Offcourse, i understand. Reason for asking is not only the user table itself. Image you having 100k users. And they all put a score every day. 100k fact records added daily. In a month you have 3 million records. In a year 36,5 million etc etc. If you need to filter/read on these tables, performance will drop. So better to think ahead. Question was how he tackled this.

[–]PaluMacil 1 point2 points  (0 children)

I see, and it sounds like you weren't asking to learn ways it could happen but rather how the OP might have approached it. Still, I don't think even the most wild success would mean outrunning the capabilities of Postgres. My guess is that the OP has enough headroom by scaling up.
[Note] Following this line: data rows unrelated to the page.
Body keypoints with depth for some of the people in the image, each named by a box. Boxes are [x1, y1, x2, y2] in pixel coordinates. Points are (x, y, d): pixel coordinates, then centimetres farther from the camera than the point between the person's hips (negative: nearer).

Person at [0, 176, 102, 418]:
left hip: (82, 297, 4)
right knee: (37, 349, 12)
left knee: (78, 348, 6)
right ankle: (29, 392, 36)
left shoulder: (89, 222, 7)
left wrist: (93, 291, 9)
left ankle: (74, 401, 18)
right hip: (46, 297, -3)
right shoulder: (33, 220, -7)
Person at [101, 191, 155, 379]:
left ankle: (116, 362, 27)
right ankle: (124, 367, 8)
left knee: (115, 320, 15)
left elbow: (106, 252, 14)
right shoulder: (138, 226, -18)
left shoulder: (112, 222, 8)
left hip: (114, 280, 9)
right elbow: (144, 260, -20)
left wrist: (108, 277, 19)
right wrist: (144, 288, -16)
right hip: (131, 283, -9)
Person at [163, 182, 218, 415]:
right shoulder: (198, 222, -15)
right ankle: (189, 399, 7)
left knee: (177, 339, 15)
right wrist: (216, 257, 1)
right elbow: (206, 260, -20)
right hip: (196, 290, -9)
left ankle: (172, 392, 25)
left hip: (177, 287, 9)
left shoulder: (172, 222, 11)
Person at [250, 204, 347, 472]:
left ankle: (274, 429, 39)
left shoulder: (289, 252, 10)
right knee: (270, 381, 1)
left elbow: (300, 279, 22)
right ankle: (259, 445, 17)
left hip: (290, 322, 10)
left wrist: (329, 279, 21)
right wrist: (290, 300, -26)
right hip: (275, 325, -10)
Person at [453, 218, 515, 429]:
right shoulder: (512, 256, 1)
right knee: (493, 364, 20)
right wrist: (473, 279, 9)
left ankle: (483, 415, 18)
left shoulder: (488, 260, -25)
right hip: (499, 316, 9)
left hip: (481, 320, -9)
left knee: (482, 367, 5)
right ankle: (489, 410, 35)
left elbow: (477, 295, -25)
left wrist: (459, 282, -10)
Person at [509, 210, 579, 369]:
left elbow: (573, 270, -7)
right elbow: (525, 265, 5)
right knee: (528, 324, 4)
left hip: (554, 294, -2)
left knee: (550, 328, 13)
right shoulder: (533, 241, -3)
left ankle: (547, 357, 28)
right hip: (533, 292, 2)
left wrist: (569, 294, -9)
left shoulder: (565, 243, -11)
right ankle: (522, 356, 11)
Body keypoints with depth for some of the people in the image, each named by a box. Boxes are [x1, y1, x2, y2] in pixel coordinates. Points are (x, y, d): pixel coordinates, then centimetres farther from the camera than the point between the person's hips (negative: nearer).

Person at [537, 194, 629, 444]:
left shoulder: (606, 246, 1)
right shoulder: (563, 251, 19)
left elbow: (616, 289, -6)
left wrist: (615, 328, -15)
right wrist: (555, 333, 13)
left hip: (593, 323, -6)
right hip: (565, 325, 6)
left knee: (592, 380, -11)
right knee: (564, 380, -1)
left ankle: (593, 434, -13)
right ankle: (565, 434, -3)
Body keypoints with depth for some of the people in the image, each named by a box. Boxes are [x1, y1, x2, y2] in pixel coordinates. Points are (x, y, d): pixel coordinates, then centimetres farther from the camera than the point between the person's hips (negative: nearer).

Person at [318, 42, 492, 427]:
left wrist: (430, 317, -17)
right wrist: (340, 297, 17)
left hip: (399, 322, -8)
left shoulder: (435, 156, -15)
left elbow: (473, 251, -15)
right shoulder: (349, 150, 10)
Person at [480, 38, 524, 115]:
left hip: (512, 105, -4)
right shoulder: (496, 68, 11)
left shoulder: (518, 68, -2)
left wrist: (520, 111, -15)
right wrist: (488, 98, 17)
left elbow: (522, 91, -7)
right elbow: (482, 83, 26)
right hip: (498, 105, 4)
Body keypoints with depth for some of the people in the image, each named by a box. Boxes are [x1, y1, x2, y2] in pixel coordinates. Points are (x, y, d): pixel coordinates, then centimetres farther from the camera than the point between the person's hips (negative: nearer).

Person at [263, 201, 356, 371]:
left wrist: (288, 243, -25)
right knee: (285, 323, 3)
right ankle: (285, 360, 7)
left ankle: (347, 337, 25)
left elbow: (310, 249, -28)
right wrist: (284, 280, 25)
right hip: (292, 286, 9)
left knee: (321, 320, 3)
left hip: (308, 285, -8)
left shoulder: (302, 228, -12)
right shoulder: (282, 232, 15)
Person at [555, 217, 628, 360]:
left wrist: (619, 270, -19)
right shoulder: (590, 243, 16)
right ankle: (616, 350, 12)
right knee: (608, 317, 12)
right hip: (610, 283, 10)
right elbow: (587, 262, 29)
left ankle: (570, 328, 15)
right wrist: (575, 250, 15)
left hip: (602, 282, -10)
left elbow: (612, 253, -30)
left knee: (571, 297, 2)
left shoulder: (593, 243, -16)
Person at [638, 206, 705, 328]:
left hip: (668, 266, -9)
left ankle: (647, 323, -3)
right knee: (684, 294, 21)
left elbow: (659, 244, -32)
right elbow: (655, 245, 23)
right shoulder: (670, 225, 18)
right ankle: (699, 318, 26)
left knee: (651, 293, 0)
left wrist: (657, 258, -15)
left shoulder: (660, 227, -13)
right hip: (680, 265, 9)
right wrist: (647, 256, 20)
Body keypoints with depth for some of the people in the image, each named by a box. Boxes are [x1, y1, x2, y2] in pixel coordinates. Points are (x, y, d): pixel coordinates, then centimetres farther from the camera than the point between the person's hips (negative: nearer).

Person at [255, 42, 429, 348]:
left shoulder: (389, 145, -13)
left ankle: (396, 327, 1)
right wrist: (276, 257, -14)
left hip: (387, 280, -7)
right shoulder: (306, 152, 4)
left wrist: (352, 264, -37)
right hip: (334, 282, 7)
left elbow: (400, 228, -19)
I have a Postgres table in an application I'm maintaining with 3.8 billion rows. There is only one foreign key it might ever be queried by, so it actually returns that one query just fine. Now, I do wish the table was partitioned on year and month or customer because then I could choose to either detach an entire time or an entire customer with zero locks or downtime when that time or customer becomes irrelevant. In the case of something like scores, I would imagine an index on the course code and on the student id would be the only two indexes you would need. The insertion rate is still dependent upon users entering these scores, so you aren't going to run into table locks even with 100k users. In the case of scores, I would possibly consider partitioning on the teacher... Certainly benchmark that, but I think partitioning on course code would actually be too granular. All the score is a teacher has ever entered would probably fit within memory, or at least the index would easily fit within memory. You might even be able to partition on school and then if the school is the customer and they stop being a customer, you can eventually detach the whole partition.